Secondo lei, da quando ci vive, Milano è cambiata? Sì, tantissimo. Ho visto un cambiamento davvero importante in occasione di Expo ed è un processo che continua tuttora. Milano ora è pronta per il “next step”, il passo successivo, è pronta ad accogliere le multinazionali, i grandi nomi del Made in Italy e diventare così un vero e proprio riferimento per il Paese e per la valorizzazione dell’Italia nel mondo.

Cosa si potrebbe migliorare di questa città perché sia ancora più vivibile? Sicuramente un piano per limitare il traffico, soprattutto nelle aree più centrali della città, così da affrontare seriamente il problema dell’inquinamento e della congestione dei mezzi di superficie. La rete di trasporti pubblici di Milano è già efficiente e capillare in tante zone della città, per rendere più sostenibile la vita di tutti gli abitanti bisognerebbe potenziarla ancora di più ed educare i cittadini a usufruirne per i loro spostamenti.

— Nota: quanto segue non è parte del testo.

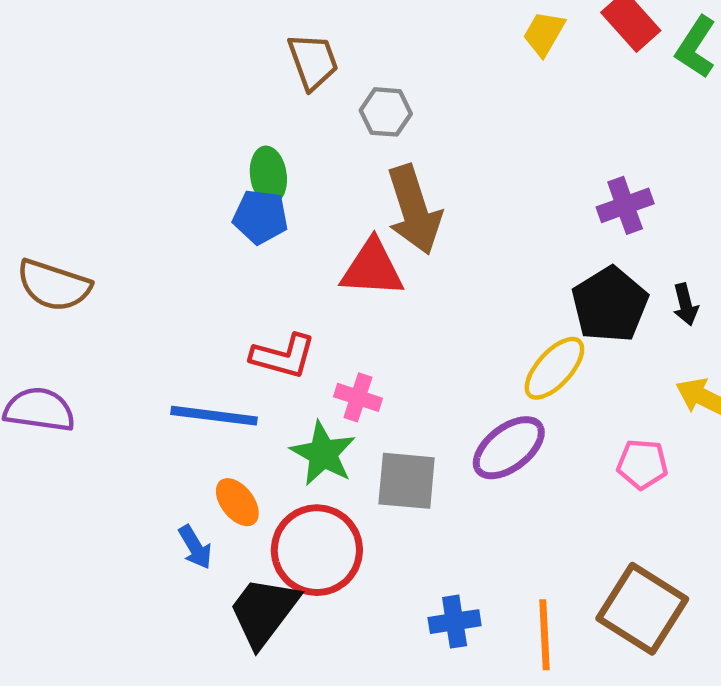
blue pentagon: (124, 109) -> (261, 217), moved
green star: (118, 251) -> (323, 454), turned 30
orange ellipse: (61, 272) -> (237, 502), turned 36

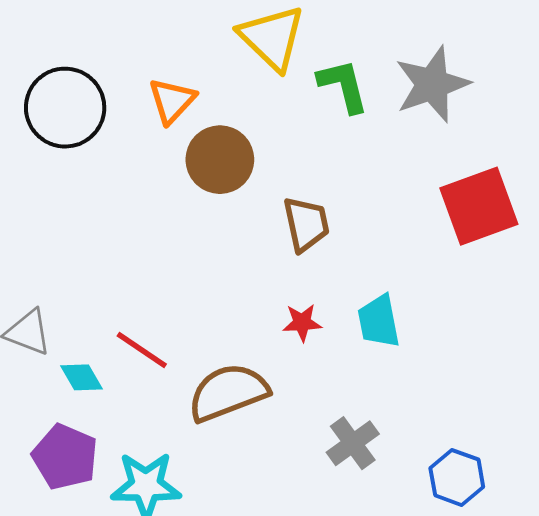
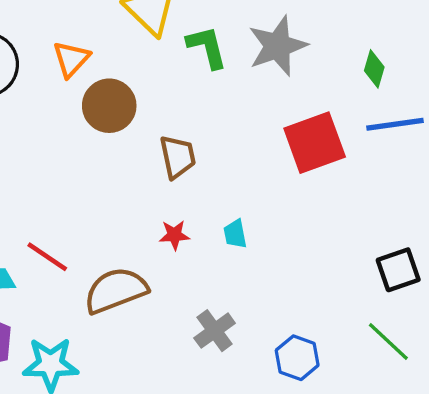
cyan trapezoid: (379, 321) -> (235, 234), size x0.7

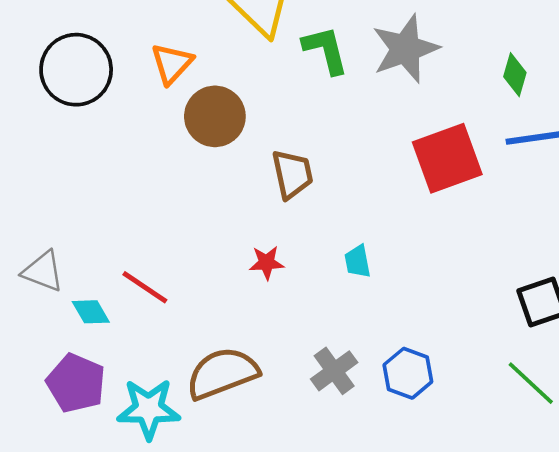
red star: (174, 235) -> (267, 263), moved
brown semicircle: (116, 290) -> (222, 373), moved
blue hexagon: (297, 358) -> (408, 373), moved

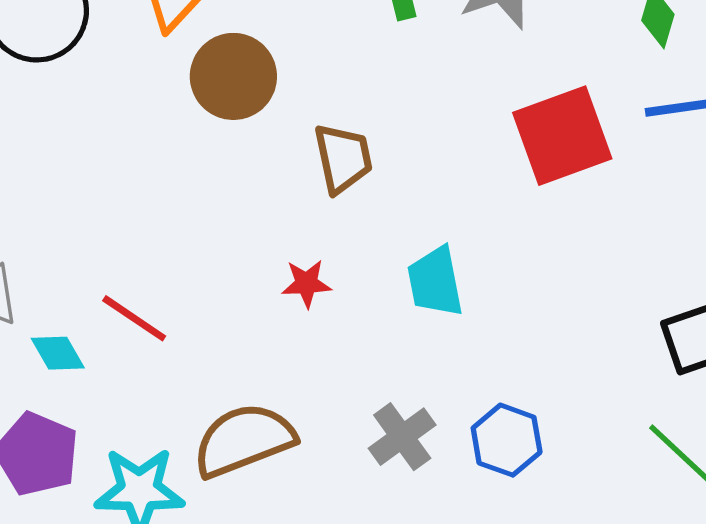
cyan trapezoid: (357, 261) -> (435, 282), size x1.5

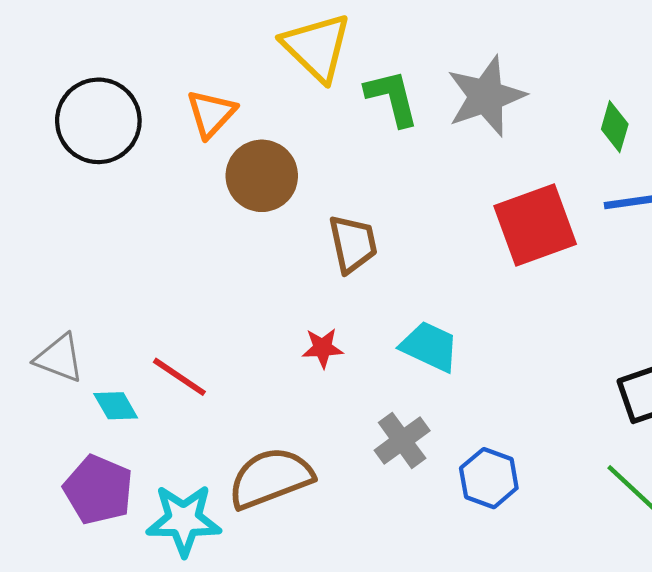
cyan trapezoid: (435, 282) -> (430, 346), turned 126
gray cross: (402, 437) -> (402, 440), moved

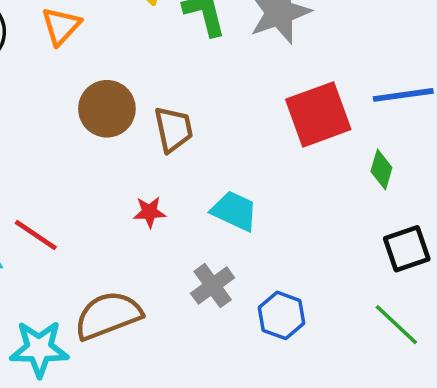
green diamond: (615, 127) -> (381, 170), moved
brown circle: (262, 176) -> (107, 109), moved

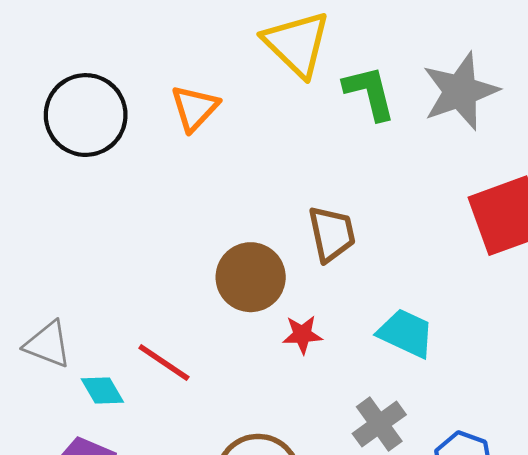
brown circle: (107, 109) -> (251, 277), moved

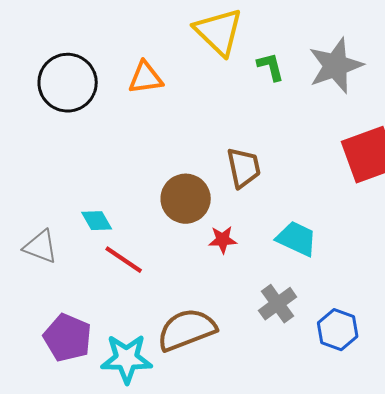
green L-shape: (369, 93) -> (271, 67), size x0.7
orange triangle: (195, 108) -> (146, 78), turned 39
cyan diamond: (102, 390) -> (97, 221), moved

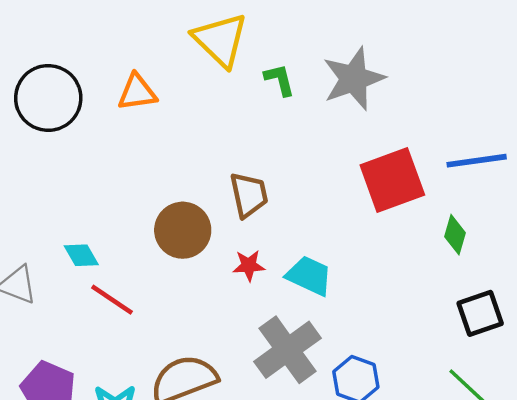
red star: (223, 240) -> (249, 265), moved
gray cross: (278, 304) -> (288, 350), size x1.5

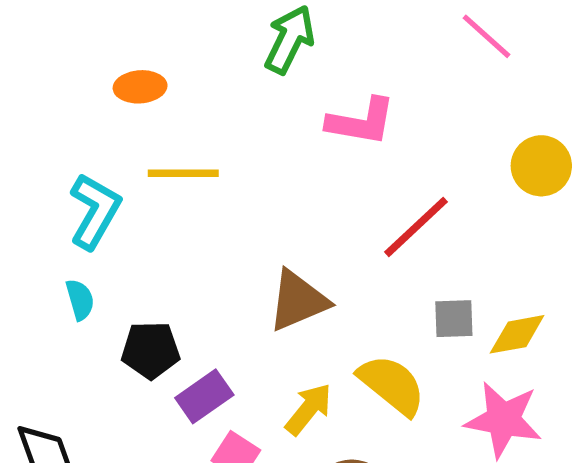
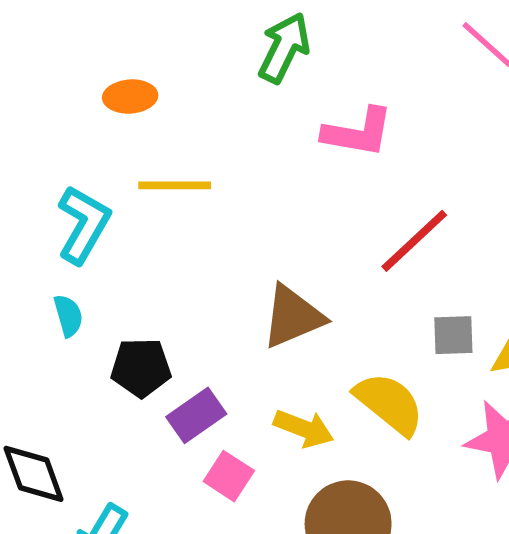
yellow arrow: (309, 409) -> (304, 428), turned 72

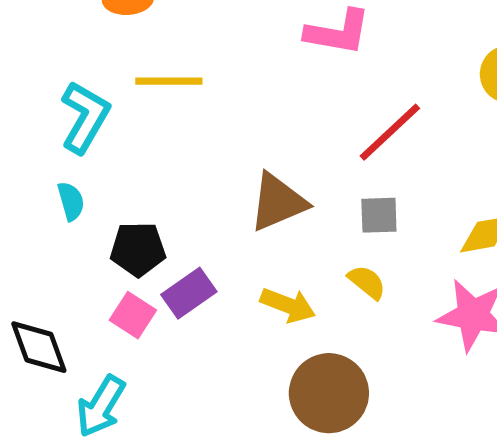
gray square: (453, 335) -> (379, 215), moved
yellow semicircle: (389, 403) -> (367, 282), size x0.6
pink square: (229, 476) -> (133, 315), moved

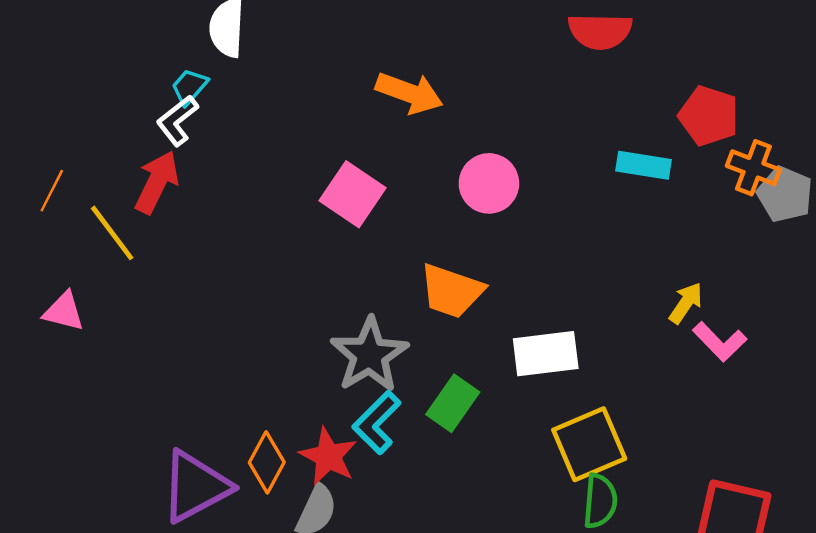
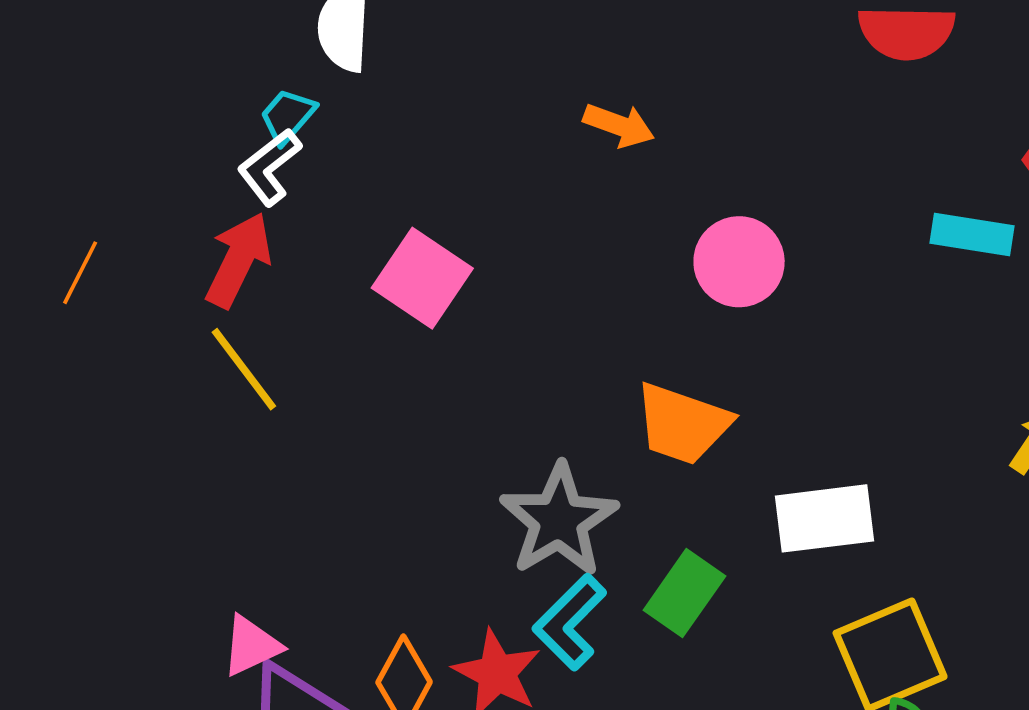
orange arrow: (409, 93) -> (619, 125), size x0.7
pink square: (352, 194) -> (422, 278), moved
yellow line: (112, 233) -> (244, 369), moved
pink triangle: (64, 311) -> (251, 646), moved, turned -39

C’è un suo dolce ispirato a questa città? Ne ho fatti diversi. In occasione di Expo, c’è stata la pralina, modellata sullo skyline di Milano, disegnata insieme all’architetto Lorenzo Palmeri. E ogni anno, sotto Natale, nella mia pasticceria in via Anfossi 10, propongo una mousse al panettone, il dolce simbolo della città meneghina, che infatti dedico proprio a Milano.